Above: Havana, Cuba
By the Caribbean Journal staff
Following this month’s historic thawing of relations between Cuba and the United States, the US government has announced a series of diplomatic and economic changes.
Those changes include major shifts to the regulations governing travel to Cuba, although it does not mean full, unencumbered travel to the Caribbean island.
So what do they mean?
There are currently 12 categories of authorized, or legal, travel to Cuba for American citizens.
Previously, anyone seeking to travel under these categories, which range from journalistic activity to humanitarian projects to educational experiences, had to make an application to the Treasury Department’s Office of Foreign Assets Control.
The changes mean that now no application is necessary for these kinds of trips.
The changes also mean that travelers will now be allowed to use US credit and debit cards in Cuba, and that there is no specific dollar limit on authorized expenses in Cuba.
“Authorized travelers will be allowed to engage in transactions ordinarily incident to travel within Cuba, including payment of living expenses and the acquisition in Cuba of goods for personal consumption there,” the Treasury Department said.
Travelers will also be able to import up to $400 worth of goods acquired in Cuba for personal use, with a maximum of $100 of alcohol or tobacco products.
And travel agents and airlines will be authorized to provide authorized travel and air carrier services without the need for a specific OFAC license as well.

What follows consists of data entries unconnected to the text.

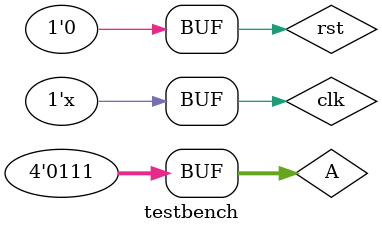
<source format=v>

`timescale 1ns/1ps
`include "conv.v"
module testbench;
reg [3:0] A;
wire [3:0] B;
reg clk;
reg rst;
conv conv(A,B);
always #5 clk=~clk;
initial begin
rst=1;
#10 rst=0;
#10 A=4;
#10 A=5;
#10 A=6;
#10 A=7;



end
endmodule


</source>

“We firmly believe that allowing increased travel, commerce, and the flow of information to and from Cuba will allow the United States to better advance our interests and improve the lives of ordinary Cubans,” said Josh Earnest, US President Barack Obama’s Press Secretary. “Today, the U.S. Departments of the Treasury and Commerce took a significant step forward in delivering on the President’s new direction by publishing regulatory amendments to existing Cuba sanctions. These changes will immediately enable the American people to provide more resources to empower the Cuban population to become less dependent upon the state-driven economy, and help facilitate our growing relationship with the Cuban people.”